**SUPPLIED INFORMATION**.
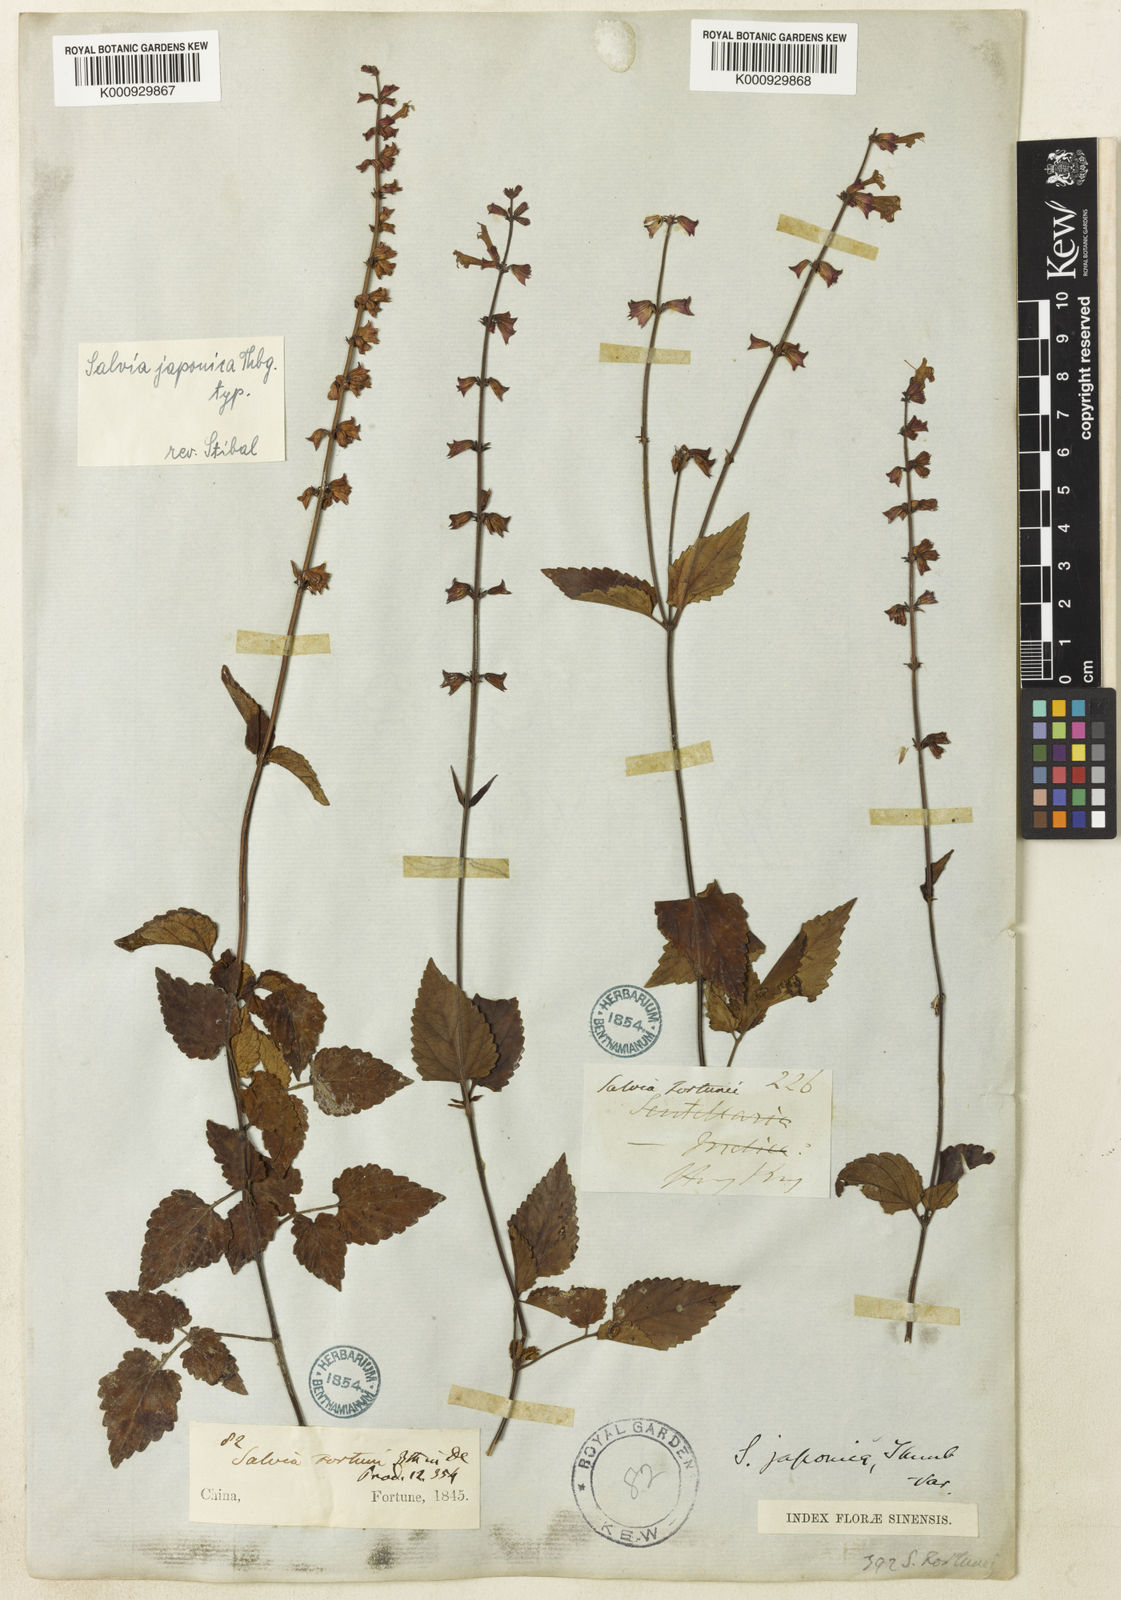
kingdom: Plantae
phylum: Tracheophyta
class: Magnoliopsida
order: Lamiales
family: Lamiaceae
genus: Salvia
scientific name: Salvia japonica
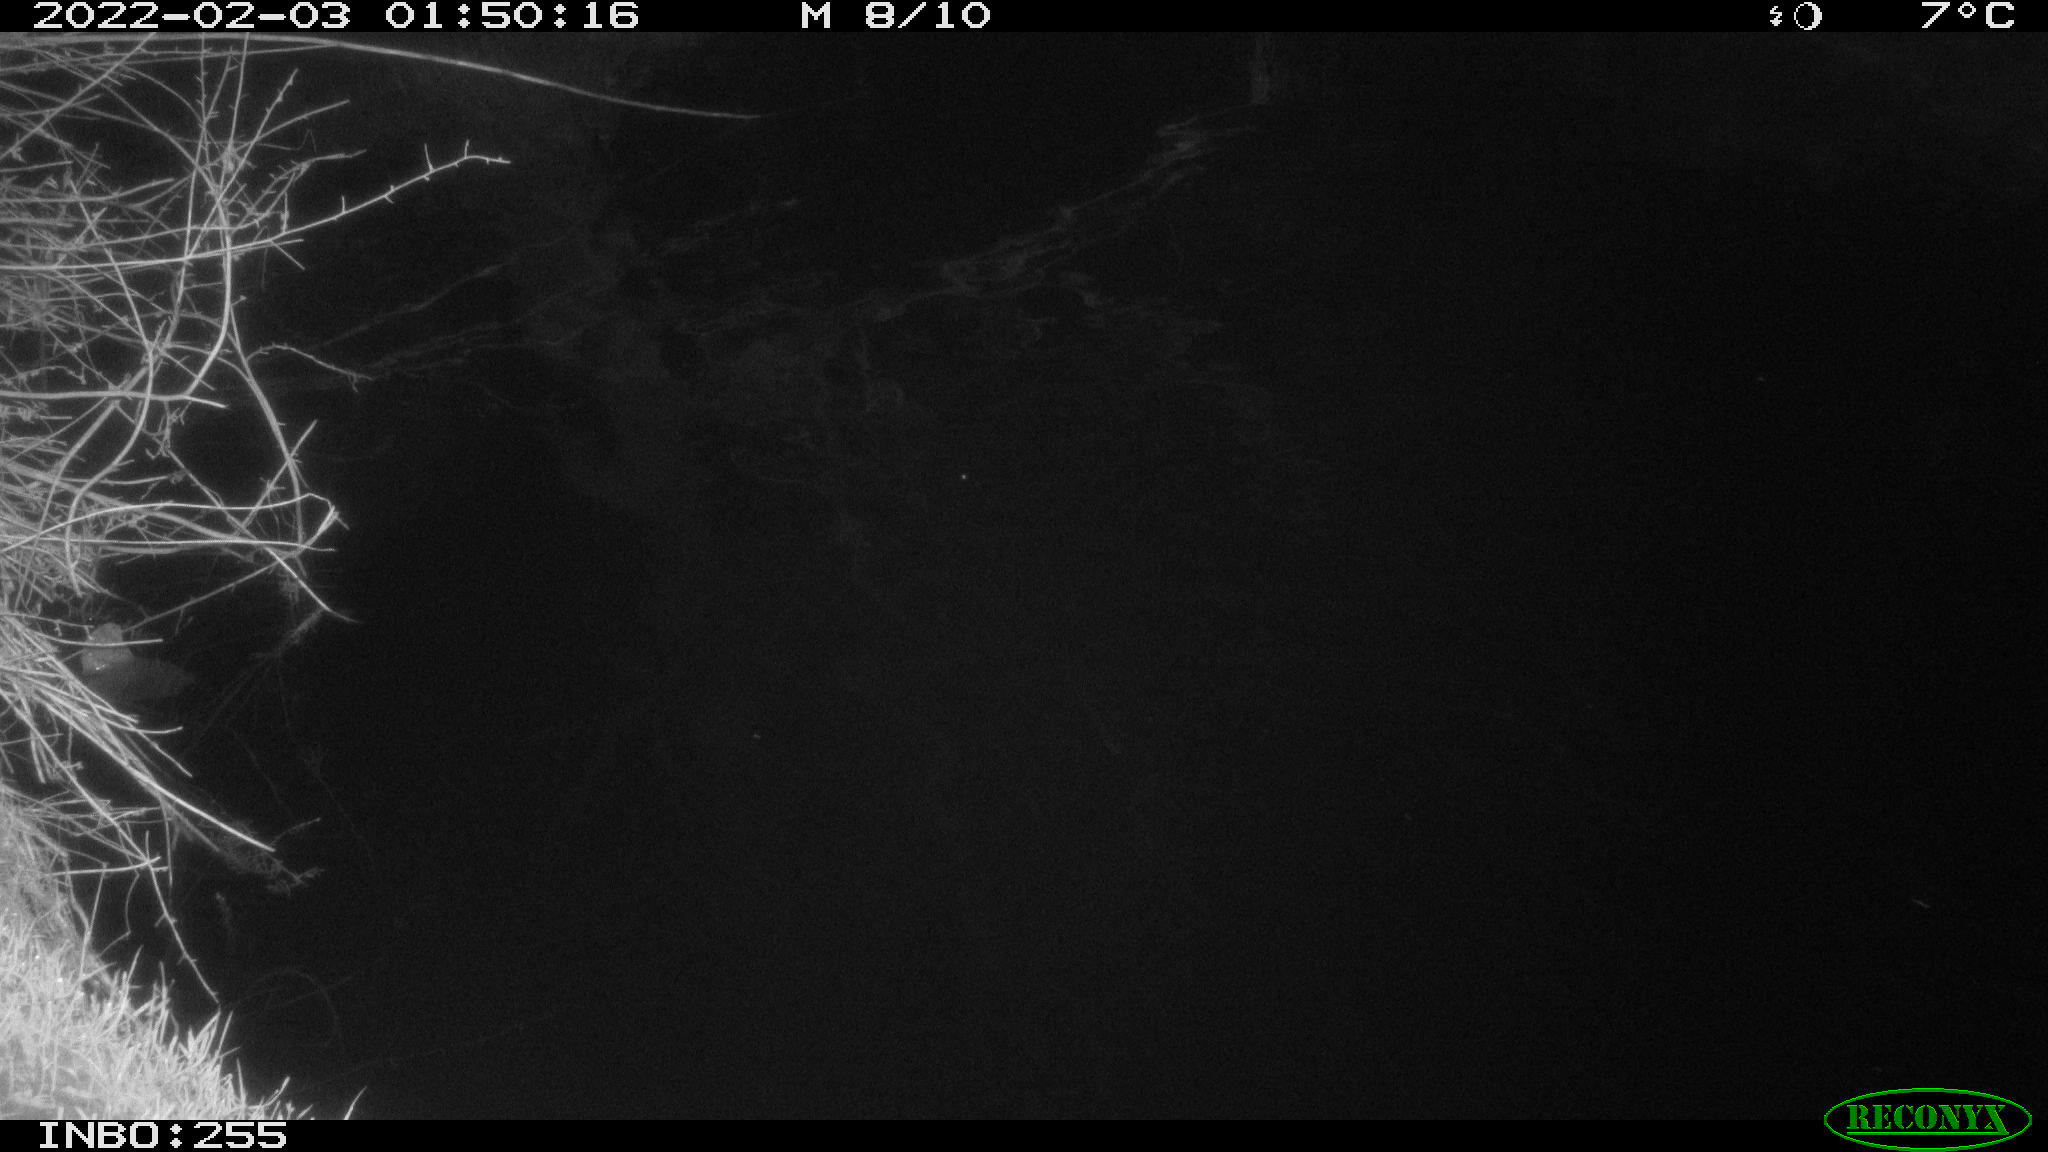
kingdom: Animalia
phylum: Chordata
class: Aves
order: Anseriformes
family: Anatidae
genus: Anas
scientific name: Anas
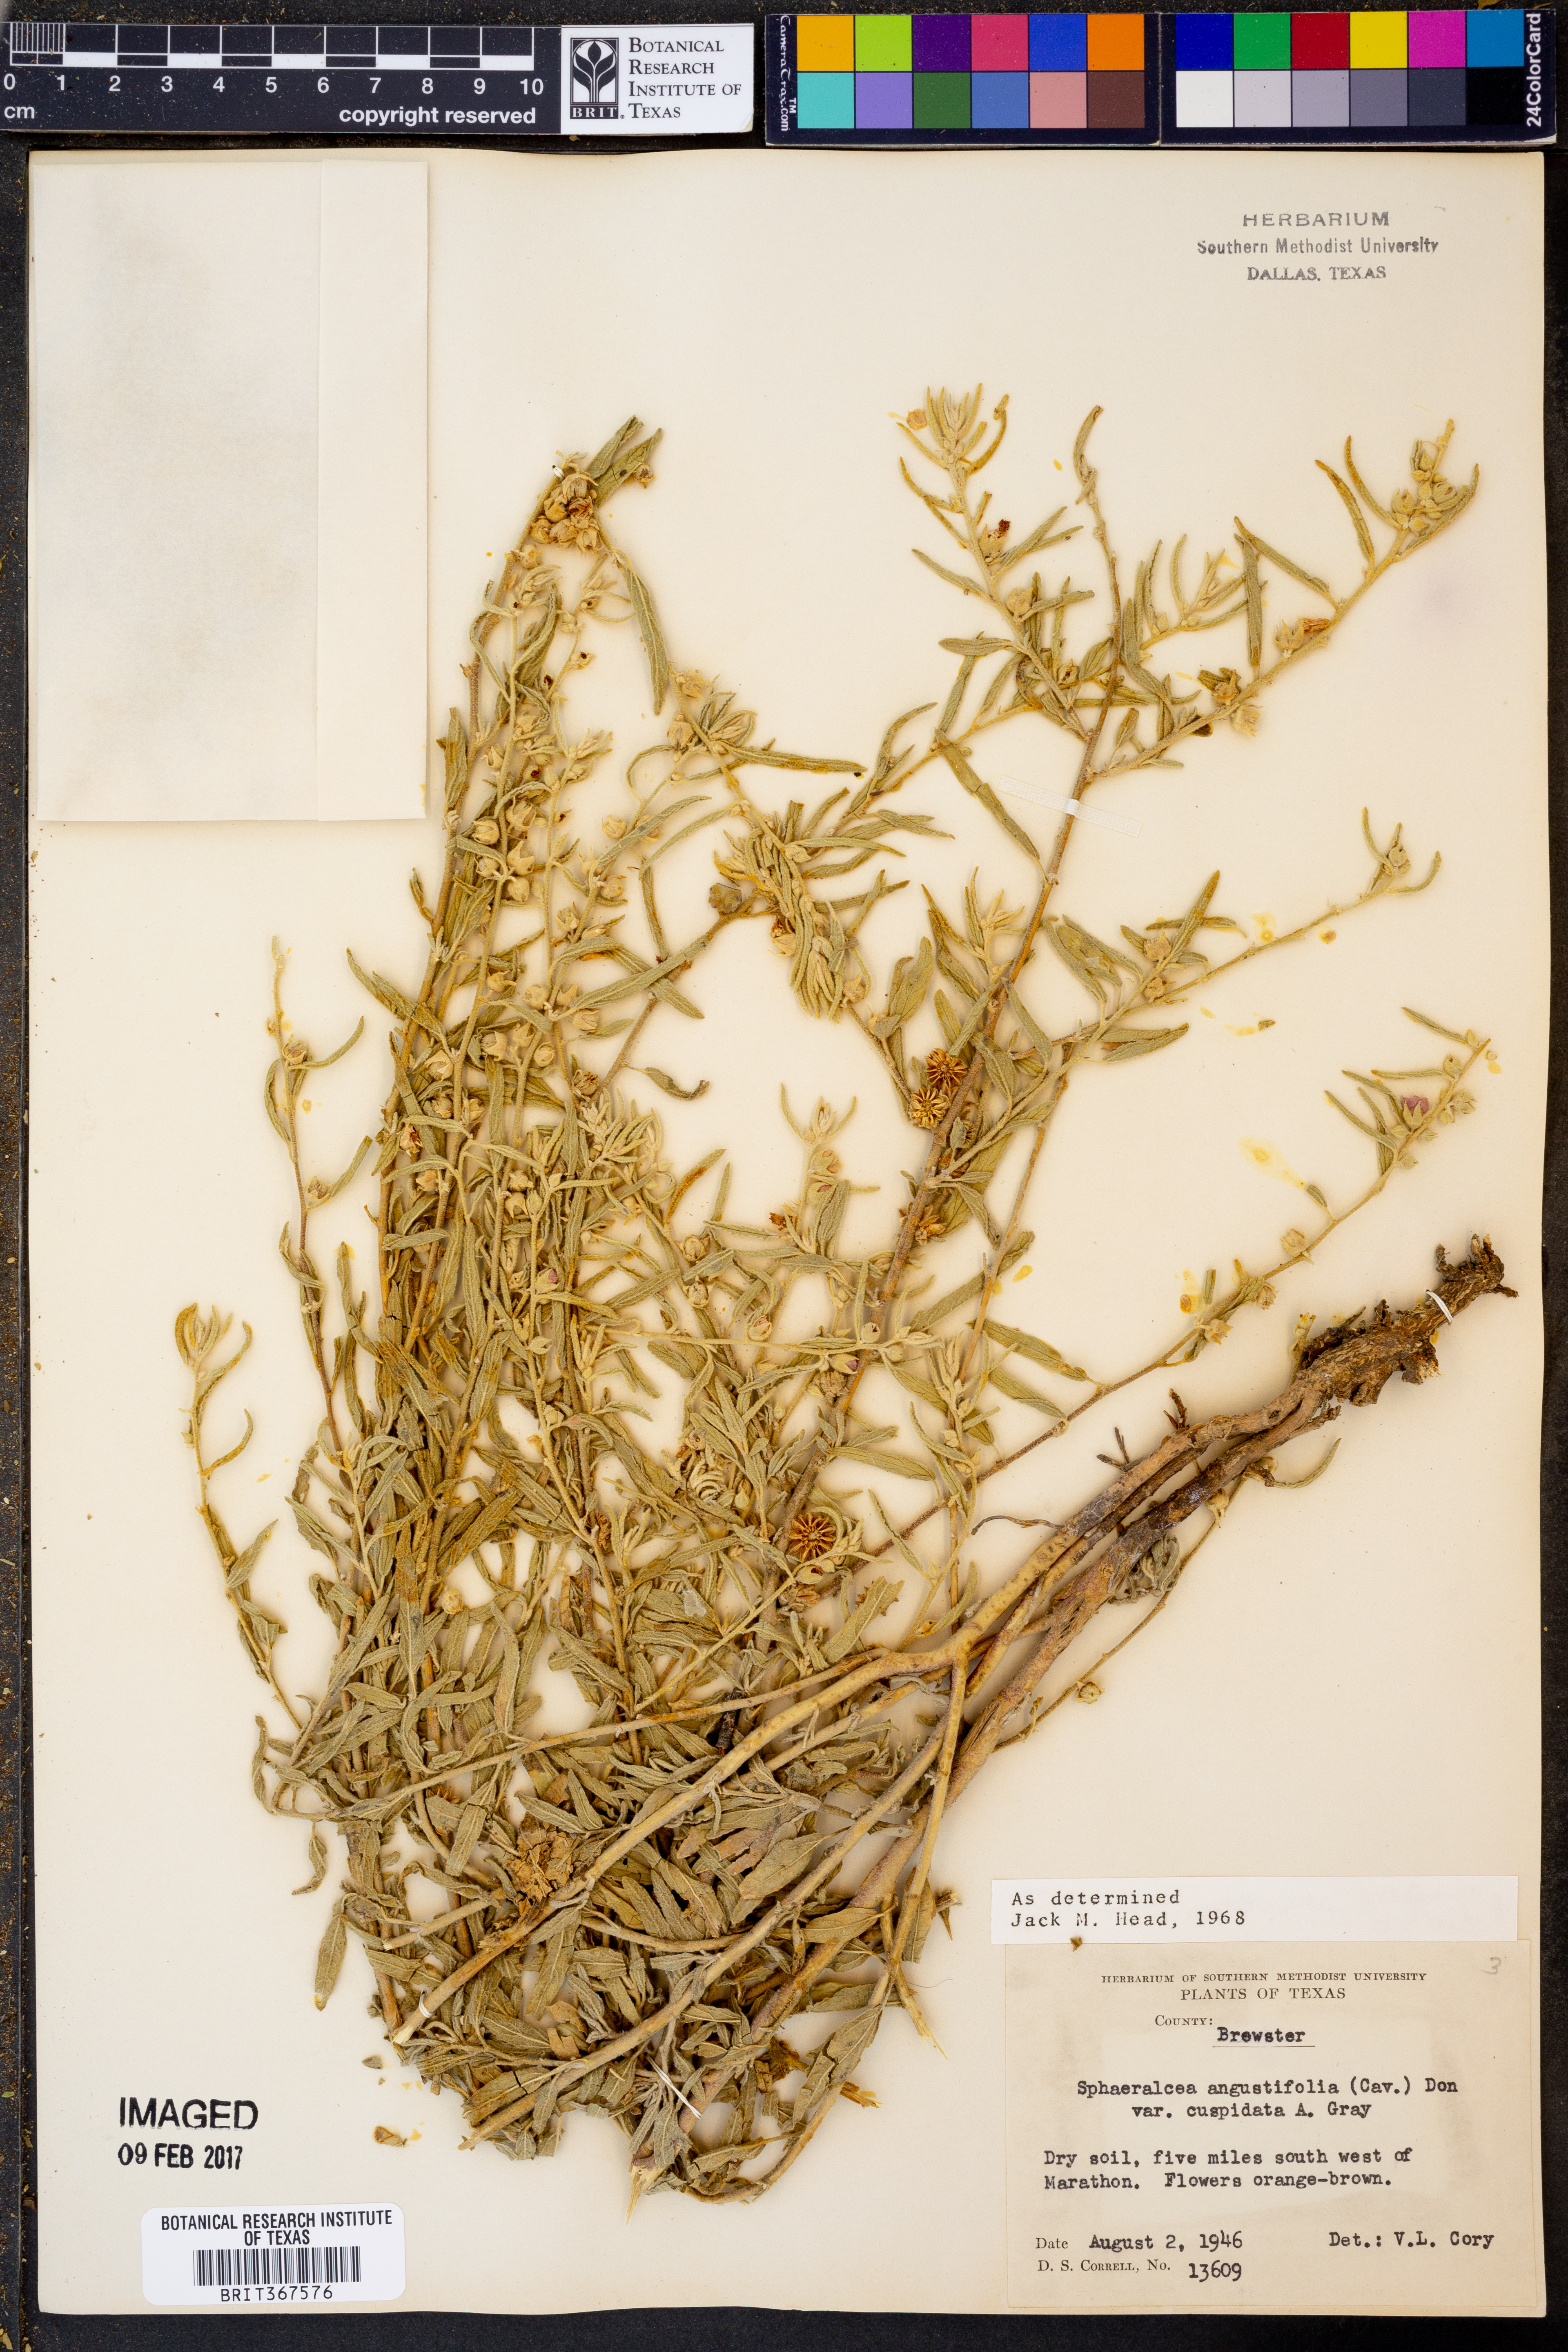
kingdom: Plantae
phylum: Tracheophyta
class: Magnoliopsida
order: Malvales
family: Malvaceae
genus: Sphaeralcea
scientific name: Sphaeralcea angustifolia
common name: Copper globe-mallow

**TO DO**. Copy out every line of naming in the records above, from kingdom through common name, keeping each line unchanged. Leave the pictures out of your answer.

**COMPLETE RESPONSE**.
kingdom: Plantae
phylum: Tracheophyta
class: Magnoliopsida
order: Lamiales
family: Lamiaceae
genus: Salvia
scientific name: Salvia japonica
kingdom: Animalia
phylum: Chordata
class: Aves
order: Anseriformes
family: Anatidae
genus: Anas
scientific name: Anas
kingdom: Plantae
phylum: Tracheophyta
class: Magnoliopsida
order: Malvales
family: Malvaceae
genus: Sphaeralcea
scientific name: Sphaeralcea angustifolia
common name: Copper globe-mallow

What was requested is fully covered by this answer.